*TEXT*

◇ ◇ ◇ ◇

Conversation invites friendship, provokes intrigue, promotes mutual quest, weaves story with opinion, extends a listening ear, and offers something of the self in the equation. At best it is done around tables or in places of social engagement. And make no mistake; it is a powerful way of missionally engaging people. In Untamed we suggest that if every Christian family in the world simply offered good, conversational hospitality around a table once a week to neighbors, we would eat our way into the kingdom of God.
In The Forgotten Ways I suggest that all good ideas spread like viruses and that the gospel, insofar that it is an idea (of course it is more than that), is no exception. In other words, we “sneeze” the gospel into various social settings as we let it travel along relational lines.
This phenomenon of viral movements is demonstrated in the power of social networking so prevalent in our day. To be missional disciples, we need to learn how to use the power of ideas and relationships and bring these together. To do this we need rich relationships, or in terms of people movements, lots of “social surface” to be big influencers in people’s lives. The greater the social surface, the higher the likelihood of influence/spread, and therefore missional impact. It is important to remember this because the gospel always travels along and within the relational fabric of a given culture. (For more see Rodney Stark’s The Rise of Christianity, p.22). Missional Christianity needs to get relationally savvy, and it should come naturally because we are called to love and discipleship. (For an excellent exploration into the power of networking, see Dwight Friesen, Thy Kingdom Connected: What the Church Can Learn from Facebook, the Internet, and Other Networks (Grand Rapids: Baker, 2009); or Neil Cole’s Church 3.0: Upgrades for the Future of the Church (San Francisco: Jossey-Bass, 2010).
In Luke 10 Jesus sends the seventy out with some very sage missional advice. Among other things he tells them not to start groups in their own houses but to “go” to people’s houses and start things up there. The reason? Well, it is their turf, and because of that they are most likely to invite their friends to a social gathering that they host. If it was at your place, they might come but are unlikely to invite their friends. And this is not equivalent to using people, because we choose to love them authentically in their own world; it just means being strategic with our time and influence.

◇ ◇ ◇ ◇

*ASSIGNMENT*
Name every person the passage on missional engagement identifies as the author of a book. The data have no part in this work.

◇ ◇ ◇ ◇

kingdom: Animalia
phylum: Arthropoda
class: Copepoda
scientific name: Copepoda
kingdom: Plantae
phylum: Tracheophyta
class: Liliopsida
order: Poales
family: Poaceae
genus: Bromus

◇ ◇ ◇ ◇

*RESPONSE TO THE EXERCISE*
Rodney Stark, Dwight Friesen, Neil Cole